When Rios was deciding on a historic woman to feature on currency in 2015, she found those who shaped American history were under-told, and was compelled to share those stories. “I wanted it to be about the hundreds of women who may have been overlooked in our history,” Rios says. “Of the almost 250 historic American women that we identified, I would say there was probably a good half of them that were news to a lot of people.”
Show Them That There’s More Than One Type of Heroine
All too often, women’s history focuses on familiar figures. No disrespect Susan B. Anthony, but there are a lot of ladies not getting their due. By creating the YouTube playlist, Rios strove for a mix of women in different fields and historical eras. “It’s not just about first ladies,” Rios said. “It is about women of accomplishments.

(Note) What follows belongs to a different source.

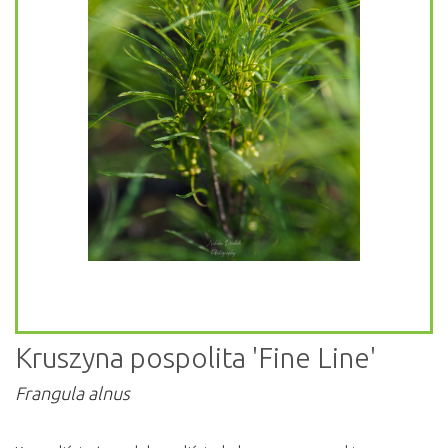
Kruszyna pospolita 'Fine Line'
Frangula alnus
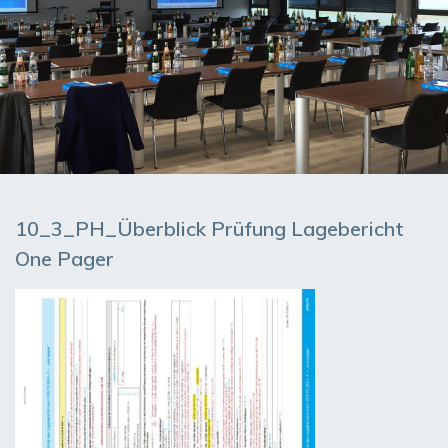
10_3_PH_Überblick Prüfung Lagebericht
One Pager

Whether they were writers, whether they were activists, whether they were suffrage activists.”
One historical figure Rios found particularly resonated with girls was Admiral Grace Hopper, whose work was instrumental in the development of the computer programming language COBOL (she alsoperformed history’s most literal hardware debugging when she pulled a moth from a naval computer). “She’s a really, really good example of someone who overcame a lot of different challenges and really, really shined,” Rios says.
Show Them How To Never Back Down
The status of the Harriet Tubman $20 is murky at this moment. While an agreement to print the bill was reached in 2016 under the Obama administration, President Trump has expressed reluctance about replacing Andrew Jackson, a president he admires. Nonetheless, Rios is optimistic about the note’s future in this historic moment for American women. “We’re counting up to the hundredth anniversary of the 19th Amendment granting women the right to vote in 2020,” Rios says. “In 3 and a half years, it’s now just catching up in terms of what our history actually means for us. More than anything, this isn’t just about what’s right. It’s something more than that.” Such perseverance proves to little girls that anything is possible.